THE LIGHTHOUSE KEEPER OF MACETA
“¡Buenas!” said the island man to Ry. He spoke warmly.
“¿Están perdidos, o son estupidos, o locos?”
“Do you speak Spanish?” Del asked. “I think I understood ‘good’ and ‘stupid.’”
“I take it in school,” said Ry. “He wants to know if we are lost, stupid, or crazy.”
“Tell him, All three,” said Del. “All three, and even more.”
“Todos los tres, y mas,” said Ry. His Spanish was not that smooth. But it was better than nothing. The island man laughed.

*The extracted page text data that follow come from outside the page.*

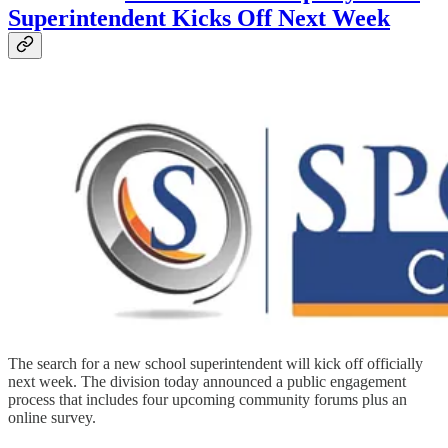
Superintendent Kicks Off Next Week
The search for a new school superintendent will kick off officially
next week. The division today announced a public engagement
process that includes four upcoming community forums plus an
online survey.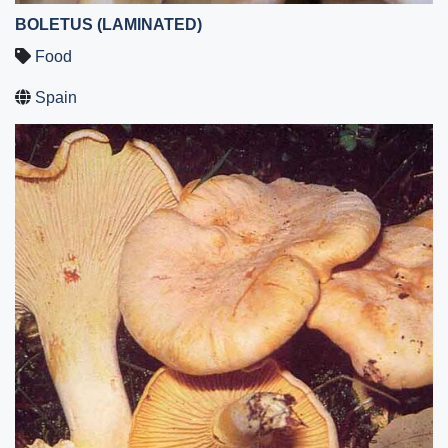
BOLETUS (LAMINATED)
Food
Spain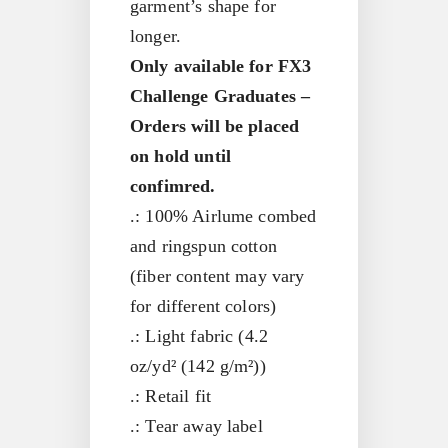
garment’s shape for
longer.
Only available for FX3
Challenge Graduates –
Orders will be placed
on hold until
confimred.
.: 100% Airlume combed
and ringspun cotton
(fiber content may vary
for different colors)
.: Light fabric (4.2
oz/yd² (142 g/m²))
.: Retail fit
.: Tear away label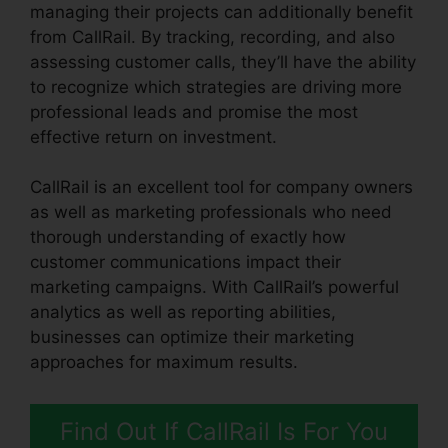
managing their projects can additionally benefit
from CallRail. By tracking, recording, and also
assessing customer calls, they’ll have the ability
to recognize which strategies are driving more
professional leads and promise the most
effective return on investment.
CallRail is an excellent tool for company owners
as well as marketing professionals who need
thorough understanding of exactly how
customer communications impact their
marketing campaigns. With CallRail’s powerful
analytics as well as reporting abilities,
businesses can optimize their marketing
approaches for maximum results.
Find Out If CallRail Is For You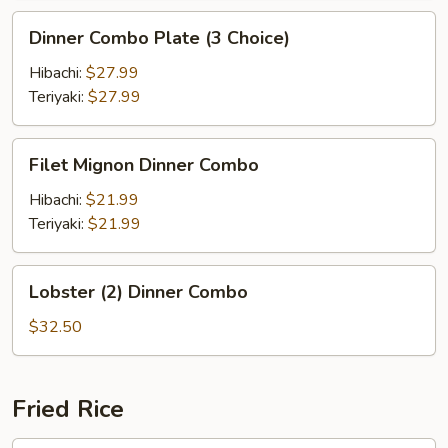
Dinner
Dinner Combo Plate (3 Choice)
Combo
Plate
Hibachi:
$27.99
(3
Teriyaki:
$27.99
Choice)
Filet
Filet Mignon Dinner Combo
Mignon
Dinner
Hibachi:
$21.99
Combo
Teriyaki:
$21.99
Lobster
Lobster (2) Dinner Combo
(2)
Dinner
$32.50
Combo
Fried Rice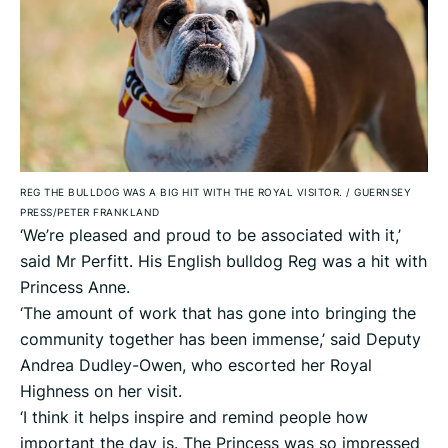
REG THE BULLDOG WAS A BIG HIT WITH THE ROYAL VISITOR.
/
GUERNSEY
PRESS/PETER FRANKLAND
‘We’re pleased and proud to be associated with it,’
said Mr Perfitt. His English bulldog Reg was a hit with
Princess Anne.
‘The amount of work that has gone into bringing the
community together has been immense,’ said Deputy
Andrea Dudley-Owen, who escorted her Royal
Highness on her visit.
‘I think it helps inspire and remind people how
important the day is. The Princess was so impressed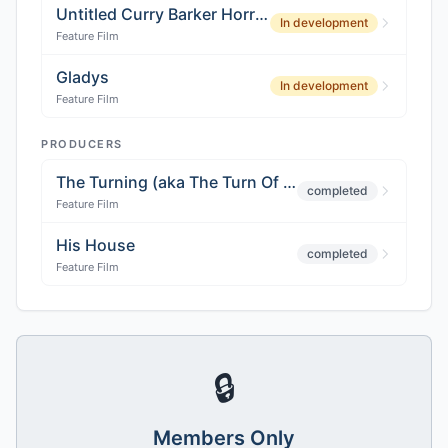
Untitled Curry Barker Horror Project
In development
Feature Film
Gladys
In development
Feature Film
PRODUCERS
The Turning (aka The Turn Of The Screw)
completed
Feature Film
His House
completed
Feature Film
🔒
Members Only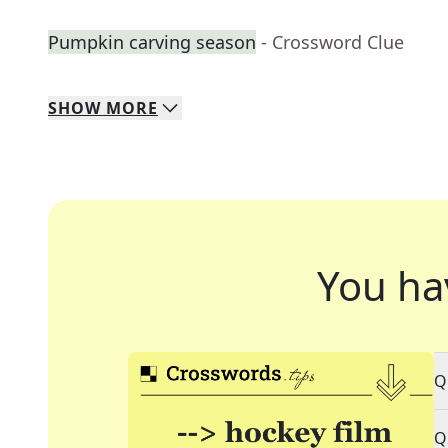
Pumpkin carving season
- Crossword Clue
SHOW
MORE
You ha
Q
Q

“¿Saben, dónde están?” he asked.
“No,” said Ry. “No se.”
“¿Tienen un mapa?” preguntó el hombre de la isla.
“He wants to know if we have a map,” said Ry.
“I’ll get it,” said Del. “Ask him how far it is to St. Jude’s.” He trotted back to the boat to retrieve the map and back while Ry tried to remember how to phrase the question.
“¿Como…cuánto distancio hay a St. Jude’s?”
“¿No tienen GPS?”
“No, no GPS.”
“Ah, OK,” dijo el hombre. “Por cierto, soy Alejandro.”
Aha! An easy one!
“Mucho gusto,” dijo Ry, and shook Alejandro’s mano. “Me llamo Ry; y se llama Del. Somos de los Estados Unidos.” He hoped Alejandro would ask him how old he was, if he had any brothers and sisters, and what sports
he liked. He could say all of those things.
“¡No me digan!” dijo Alejandro. “¿Cual fue mi primera pista?” This meant, No kidding, what was my first clue? Though Ry didn’t get it.
Alejandro took one side of the map Del had brought over and pulled it open.
“Esto se llama St. Jeroen. Nosotros estamos aquí—esta isla se llama ‘Maceta,’ la ultima isla antes de llegar al océano, el Atlántico. Tienen suerte que pararon aquí. El mar es enorme y África está muy lejos.”
Roughly: This island is called Maceta (“flowerpot.”) You are lucky you stopped here. It’s the last island before the Atlantic. It’s quite a large ocean—a long way to Africa.
“¿La ultima isla?” asked Ry.
“Sí,” dijo Alejandro.
“¿Antes de Africa?” asked Ry.
“Sí.”
Ry miró el mapa. Miró at the dot Alejandro had pointed to. He pondered the wrench, the compass, and the finite-but-not-finite-enough Atlantic. He was pretty sure Del got the picture, but he felt compelled to say it anyway.
“We could have died,” he said. “We could have kept going out into the ocean and never landed.”
“But we didn’t,” said Del. “That’s what makes it a happy story instead of a sad story.”
He said it in a lighthearted, singsong way, as if he were speaking to a child.
“¡Ven conmigo!” dijo Alejandro. “Les indicaré dónde está su isla.”
Come with me. I’ll show you where your island is.
He gestured for them to follow.
ISLANDS COME, ISLANDS GO
They climbed a path that traversed the face of the hillside, tacking sharply to the left and the right through profusions of trees and bushes and flowers to negotiate its steepness. Tiny lizards darted and paused. Creatures that seemed something between a squirrel and a prairie dog rose up out of shrubbery to watch them pass. Goats looked out at them through horizontal pupils but did not stop munching.